---- Source material
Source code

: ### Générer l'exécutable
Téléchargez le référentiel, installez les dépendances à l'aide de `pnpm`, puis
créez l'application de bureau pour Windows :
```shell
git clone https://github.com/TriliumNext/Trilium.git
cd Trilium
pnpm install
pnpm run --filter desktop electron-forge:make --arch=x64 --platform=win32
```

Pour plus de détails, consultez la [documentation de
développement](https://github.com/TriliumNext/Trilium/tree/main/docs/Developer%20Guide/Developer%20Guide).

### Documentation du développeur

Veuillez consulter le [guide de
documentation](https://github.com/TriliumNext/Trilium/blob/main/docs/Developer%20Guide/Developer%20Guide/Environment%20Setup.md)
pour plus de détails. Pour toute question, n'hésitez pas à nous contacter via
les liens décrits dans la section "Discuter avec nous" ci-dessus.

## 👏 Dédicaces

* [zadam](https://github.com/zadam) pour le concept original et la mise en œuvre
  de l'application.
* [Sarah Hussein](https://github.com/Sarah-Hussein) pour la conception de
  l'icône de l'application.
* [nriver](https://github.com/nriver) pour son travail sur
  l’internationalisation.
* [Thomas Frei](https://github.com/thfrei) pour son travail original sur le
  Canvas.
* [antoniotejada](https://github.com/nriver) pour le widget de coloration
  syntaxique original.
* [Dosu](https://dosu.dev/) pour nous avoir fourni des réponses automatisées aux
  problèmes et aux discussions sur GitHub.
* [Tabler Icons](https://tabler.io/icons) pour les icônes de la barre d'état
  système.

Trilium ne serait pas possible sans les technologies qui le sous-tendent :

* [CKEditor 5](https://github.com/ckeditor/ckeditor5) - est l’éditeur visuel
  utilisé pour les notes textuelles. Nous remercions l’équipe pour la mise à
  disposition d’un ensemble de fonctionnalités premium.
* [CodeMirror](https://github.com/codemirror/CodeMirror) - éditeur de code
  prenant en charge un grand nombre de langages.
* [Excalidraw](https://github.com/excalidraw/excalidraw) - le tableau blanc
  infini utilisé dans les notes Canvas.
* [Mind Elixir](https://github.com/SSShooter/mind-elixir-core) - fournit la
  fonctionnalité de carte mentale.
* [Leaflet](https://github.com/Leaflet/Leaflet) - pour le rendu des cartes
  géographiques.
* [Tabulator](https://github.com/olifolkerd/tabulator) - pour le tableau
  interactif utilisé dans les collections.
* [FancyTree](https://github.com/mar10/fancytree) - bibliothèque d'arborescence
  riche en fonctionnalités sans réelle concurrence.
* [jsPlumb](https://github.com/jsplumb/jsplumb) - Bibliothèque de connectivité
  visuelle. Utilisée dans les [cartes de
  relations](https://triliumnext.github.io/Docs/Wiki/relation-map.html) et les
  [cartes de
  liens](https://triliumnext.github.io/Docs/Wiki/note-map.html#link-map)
--------
**Work task:** Write out the material exactly as given.

**Answer below:**
Source code

: ### Générer l'exécutable
Téléchargez le référentiel, installez les dépendances à l'aide de `pnpm`, puis
créez l'application de bureau pour Windows :
```shell
git clone https://github.com/TriliumNext/Trilium.git
cd Trilium
pnpm install
pnpm run --filter desktop electron-forge:make --arch=x64 --platform=win32
```

Pour plus de détails, consultez la [documentation de
développement](https://github.com/TriliumNext/Trilium/tree/main/docs/Developer%20Guide/Developer%20Guide).

### Documentation du développeur

Veuillez consulter le [guide de
documentation](https://github.com/TriliumNext/Trilium/blob/main/docs/Developer%20Guide/Developer%20Guide/Environment%20Setup.md)
pour plus de détails. Pour toute question, n'hésitez pas à nous contacter via
les liens décrits dans la section "Discuter avec nous" ci-dessus.

## 👏 Dédicaces

* [zadam](https://github.com/zadam) pour le concept original et la mise en œuvre
  de l'application.
* [Sarah Hussein](https://github.com/Sarah-Hussein) pour la conception de
  l'icône de l'application.
* [nriver](https://github.com/nriver) pour son travail sur
  l’internationalisation.
* [Thomas Frei](https://github.com/thfrei) pour son travail original sur le
  Canvas.
* [antoniotejada](https://github.com/nriver) pour le widget de coloration
  syntaxique original.
* [Dosu](https://dosu.dev/) pour nous avoir fourni des réponses automatisées aux
  problèmes et aux discussions sur GitHub.
* [Tabler Icons](https://tabler.io/icons) pour les icônes de la barre d'état
  système.

Trilium ne serait pas possible sans les technologies qui le sous-tendent :

* [CKEditor 5](https://github.com/ckeditor/ckeditor5) - est l’éditeur visuel
  utilisé pour les notes textuelles. Nous remercions l’équipe pour la mise à
  disposition d’un ensemble de fonctionnalités premium.
* [CodeMirror](https://github.com/codemirror/CodeMirror) - éditeur de code
  prenant en charge un grand nombre de langages.
* [Excalidraw](https://github.com/excalidraw/excalidraw) - le tableau blanc
  infini utilisé dans les notes Canvas.
* [Mind Elixir](https://github.com/SSShooter/mind-elixir-core) - fournit la
  fonctionnalité de carte mentale.
* [Leaflet](https://github.com/Leaflet/Leaflet) - pour le rendu des cartes
  géographiques.
* [Tabulator](https://github.com/olifolkerd/tabulator) - pour le tableau
  interactif utilisé dans les collections.
* [FancyTree](https://github.com/mar10/fancytree) - bibliothèque d'arborescence
  riche en fonctionnalités sans réelle concurrence.
* [jsPlumb](https://github.com/jsplumb/jsplumb) - Bibliothèque de connectivité
  visuelle. Utilisée dans les [cartes de
  relations](https://triliumnext.github.io/Docs/Wiki/relation-map.html) et les
  [cartes de
  liens](https://triliumnext.github.io/Docs/Wiki/note-map.html#link-map)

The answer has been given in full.